Step 1: Given information

• Volume of $16.9\%(\mathrm{w}/\mathrm{v})$ ${\mathrm{AgNO}}_3$ (silver nitrate) solution is $50\mathrm{mL}$.
• Volume of $5.8\%(\mathrm{w}/\mathrm{v})\mathrm{NaCl}$(sodium chloride) solution is $50\mathrm{mL}$.

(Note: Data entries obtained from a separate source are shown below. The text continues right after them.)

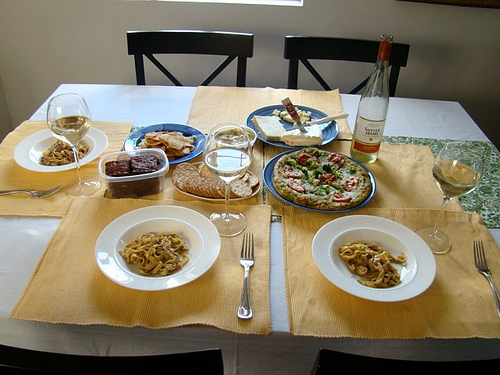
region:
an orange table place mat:
[9, 195, 95, 327]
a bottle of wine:
[349, 36, 395, 165]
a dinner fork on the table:
[238, 229, 256, 321]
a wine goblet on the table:
[46, 92, 101, 195]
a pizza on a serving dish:
[263, 150, 374, 215]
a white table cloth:
[390, 96, 486, 139]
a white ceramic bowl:
[92, 202, 219, 289]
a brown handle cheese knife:
[280, 95, 306, 135]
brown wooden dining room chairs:
[125, 28, 253, 85]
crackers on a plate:
[173, 163, 260, 200]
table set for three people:
[24, 9, 468, 346]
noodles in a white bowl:
[313, 216, 441, 320]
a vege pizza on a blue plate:
[271, 139, 366, 226]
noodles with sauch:
[81, 198, 233, 298]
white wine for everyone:
[345, 21, 400, 175]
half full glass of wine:
[419, 107, 491, 269]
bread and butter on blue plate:
[254, 75, 339, 154]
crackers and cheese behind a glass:
[173, 105, 297, 228]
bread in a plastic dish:
[100, 137, 179, 201]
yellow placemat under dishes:
[48, 177, 285, 332]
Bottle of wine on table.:
[346, 28, 408, 186]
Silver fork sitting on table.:
[466, 232, 497, 275]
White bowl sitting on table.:
[314, 227, 409, 309]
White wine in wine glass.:
[427, 155, 482, 206]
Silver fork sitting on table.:
[228, 235, 284, 329]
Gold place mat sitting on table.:
[276, 249, 390, 339]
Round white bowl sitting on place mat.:
[96, 221, 193, 263]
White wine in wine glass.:
[46, 107, 123, 157]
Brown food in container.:
[108, 153, 178, 190]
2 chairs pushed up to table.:
[110, 25, 417, 78]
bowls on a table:
[17, 61, 302, 361]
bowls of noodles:
[36, 48, 489, 205]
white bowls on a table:
[11, 66, 498, 333]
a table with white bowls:
[60, 86, 477, 329]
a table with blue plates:
[144, 66, 485, 267]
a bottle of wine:
[334, 23, 426, 188]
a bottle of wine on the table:
[326, 37, 413, 205]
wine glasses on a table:
[53, 56, 81, 214]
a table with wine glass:
[29, 81, 159, 245]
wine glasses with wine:
[72, 83, 112, 222]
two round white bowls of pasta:
[88, 204, 440, 305]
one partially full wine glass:
[42, 88, 103, 197]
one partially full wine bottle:
[355, 33, 395, 175]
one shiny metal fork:
[234, 229, 256, 326]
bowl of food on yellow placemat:
[13, 189, 275, 336]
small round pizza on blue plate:
[261, 143, 378, 213]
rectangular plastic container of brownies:
[96, 145, 173, 195]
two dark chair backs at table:
[121, 22, 408, 94]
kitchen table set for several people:
[8, 16, 495, 368]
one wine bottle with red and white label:
[343, 32, 396, 169]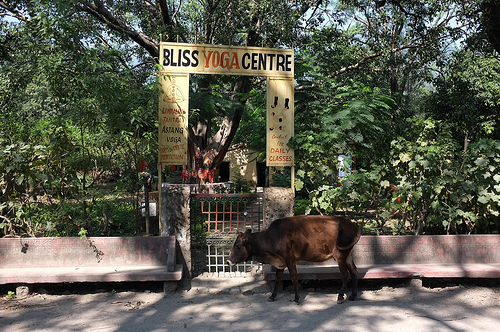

Step 2: Calculate the number of moles of silver nitrate

• The molar mass of ${\mathrm{AgNO}}_3$ is $169.8\mathrm{g}{\mathrm{mol}}^{-1}$.
• The number of moles of silver nitrate is as follows:

$\begin{array}{rcl}\mathrm{Number}\mathrm{of}\mathrm{moles}& =& \frac{\mathrm{Volume}\times \mathrm{Weight}\mathrm{by}\mathrm{volume}\mathrm{percentage}}{\mathrm{Molar}\mathrm{mass}}\\ & =& \frac{50\bcancel{\mathrm{mL}}\times 16.9\bcancel{\mathrm{g}}}{100\bcancel{\mathrm{mL}}\times 169.8\bcancel{\mathrm{g}}{\mathrm{mol}}^{-1}}\\ & =& 0.0497\mathrm{mol}\end{array}$

Step 3: Calculate the number of moles of Sodium chloride

• The molar mass of $\mathrm{NaCl}$ is $58.5\mathrm{g}{\mathrm{mol}}^{-1}$.
• The number of moles of sodium chloride is as follows:

$\begin{array}{rcl}\mathrm{Number}\mathrm{of}\mathrm{moles}& =& \frac{\mathrm{Volume}\times \mathrm{Weight}\mathrm{by}\mathrm{volume}\mathrm{percentage}}{\mathrm{Molar}\mathrm{mass}}\\ & =& \frac{50\bcancel{\mathrm{mL}}\times 5.8\bcancel{\mathrm{g}}}{100\bcancel{\mathrm{mL}}\times 58.5\bcancel{\mathrm{g}}{\mathrm{mol}}^{-1}}\\ & =& 0.0496\mathrm{mol}\end{array}$

Step 4: Calculate the mass of precipitate

• The reaction is as follows:

${\mathrm{AgNO}}_3+\mathrm{NaCl}\to \mathrm{AgCl}+{\mathrm{NaNO}}_3$

• From the reaction $1\mathrm{mol}$ of ${\mathrm{AgNO}}_3$ precipitate out $1\mathrm{mol}$ of $\mathrm{AgCl}$.
• Therefore, $0.0497\mathrm{mol}$ of ${\mathrm{AgNO}}_3$ precipitate out $0.0497\mathrm{mol}$ of $\mathrm{AgCl}$.
• The molar mass of $\mathrm{AgCl}$ (silver chloride) is $143.3\mathrm{g}{\mathrm{mol}}^{-1}$.
• The mass of $\mathrm{AgCl}$ is as follows:

$\begin{array}{rcl}\mathrm{Mass}& =& \mathrm{Number}\mathrm{of}\mathrm{moles}\times \mathrm{Molar}\mathrm{mass}\\ & =& 0.0497\bcancel{\mathrm{mol}}\times 143.3\mathrm{g}\bcancel{{\mathrm{mol}}^{-1}}\\ & =& 7.12\mathrm{g}\end{array}$

Therefore the mass of precipitate $\mathbf{AgCl}$ is $\mathbf{7}\mathbf{.}\mathbf{12}\mathbf{}\mathbf{g}$.